Un accès aux services de dépistage et de traitement qui s’améliore au Maroc
L’ONUSIDA précise que «la connaissance du statut VIH, l'accès au traitement et la suppression virale varie entre les hommes et les femmes vivant avec le VIH dans la région MENA». «L'accès aux services de dépistage et de traitement s'améliore dans certains pays, comme l'Algérie et le Maroc», reconnait-on, tout en déplorant qu’«en raison de la faible couverture des services dans plusieurs autres pays, seulement 38% [25–63%] des personnes vivant avec le VIH dans la région avaient accès à un traitement antirétroviral en 2019».
Toujours pour le cas du royaume, la même source rappelle que plus de 50% des hommes gays et hommes ayant des relations sexuelles avec des hommes, considérés comme l’une des populations clés du programme, ont déclaré avoir reçu au moins deux services de prévention au cours des trois derniers mois.
De plus, pour les usagers de drogue injectable, l’ONUSIDA évoque une couverture des aiguilles et des seringues distribuées individuellement, via le programmes aiguille-seringue, qui reste toutefois «moyenne» au Maroc.
S’agissant des lois et politiques, le programme onusien rappelle que le royaume «ne criminalise pas les personnes transgenres», contrairement aux travailleurs du sexe, aux actes sexuels entre personnes du même sexe et aux usagers de drogue.

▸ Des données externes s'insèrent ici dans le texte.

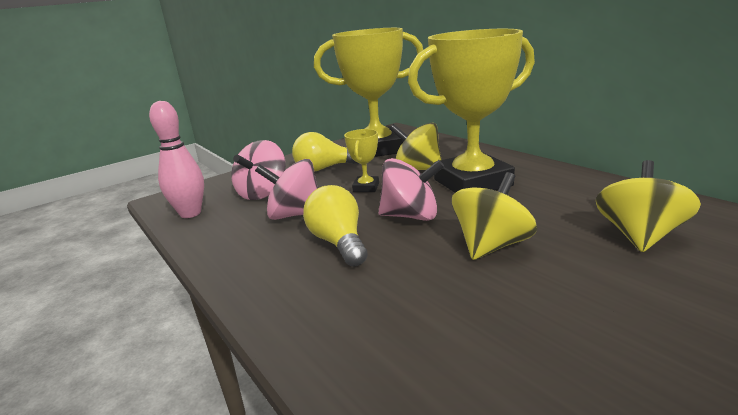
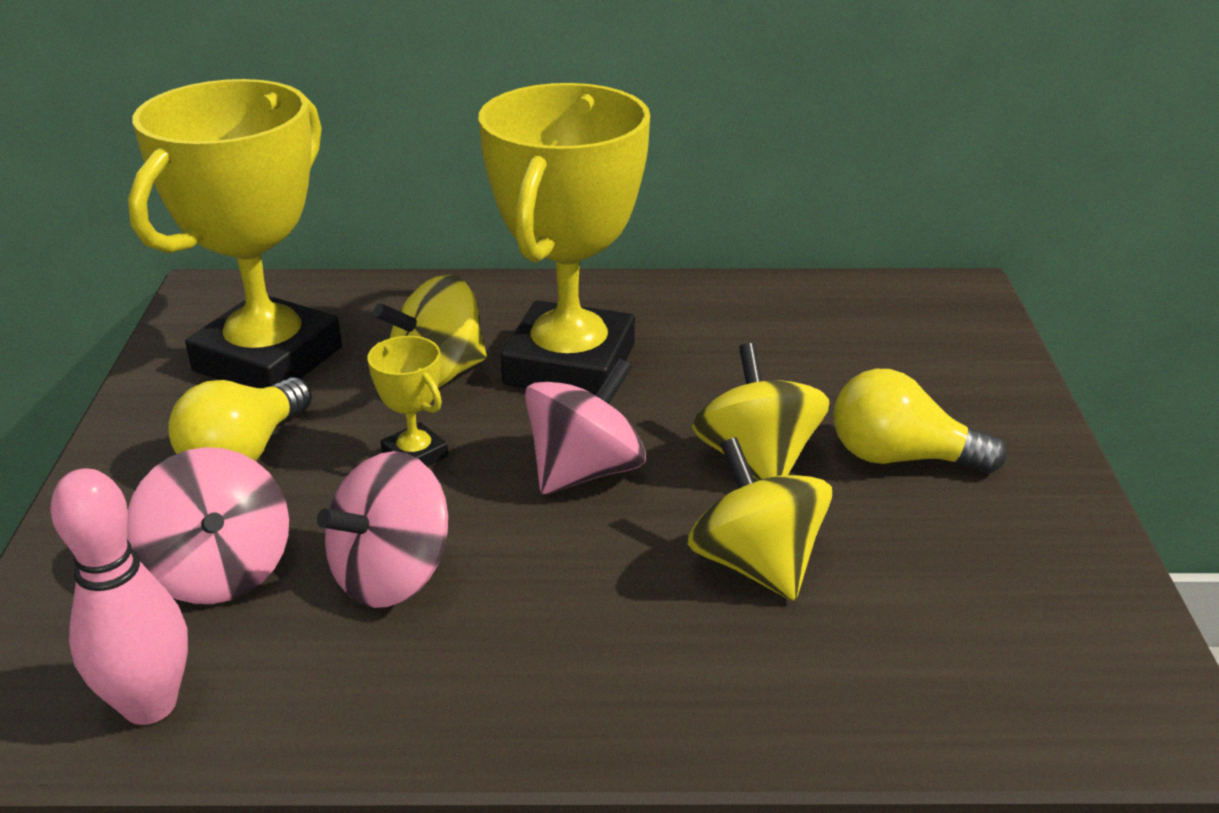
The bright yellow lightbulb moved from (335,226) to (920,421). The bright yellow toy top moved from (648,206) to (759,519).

Le même tableau de bord fait état aussi de l’absence de lois criminalisant la transmission ou l'exposition au VIH et de l’imposition d’un dépistage obligatoire du VIH pour les actes de mariage, les contrats de travail ou les titres de séjour ou pour certains groupes.
Le travail associatif mis à l’honneur à l'ère du coronavirus
Alors que le monde fait face à la pandémie du nouveau coronavirus, l’ONUSIDA met à l’honneur le travail de l'Association marocaine de planification familiale et ses services anti-VIH pour venir en aide aux femmes vivant avec ce virus. «Les mesures du confinement à Rabat, au Maroc, aplanissent la courbe COVID-19, mais elles rendent également plus difficile l'accès des femmes aux services de santé sexuelle et génésique», estime le programme.
Ainsi, des membres de l’association marocaine et ceux de communauté des personnes vivant avec le VIH ont été mobilisés pour orienter et assister des femmes vivant avec le VIH. «Ce soutien comprend également des contraceptifs gratuits, le dépistage des IST et d'autres services de santé sexuelle et reproductive», ajoute-t-on.
«Une des principales préoccupations pendant le confinement a été de s'assurer que les personnes vivant avec le VIH ont toujours accès aux médicaments antirétroviraux et que les femmes enceintes vivant avec le VIH peuvent accoucher en toute sécurité sans risque pour leur propre santé (y compris l'exposition au COVID-19) et sans risque de la transmission du VIH à leurs nouveau-nés.»
Pour Fadoua Bakhadda, directrice exécutive de l'Association marocaine de planification familiale, «les préoccupations des femmes vivant avec le VIH au cours de cette crise concernaient davantage la violence sexiste et la santé et la sécurité de leurs enfants». «Elles s'inquiètent davantage de garder leurs bébés à l'abri du VIH et du COVID-19 plutôt que d'eux-mêmes», a-t-elle ajouté, en mettant en avant l’importance aussi des services psychologiques pour cette frange de la société.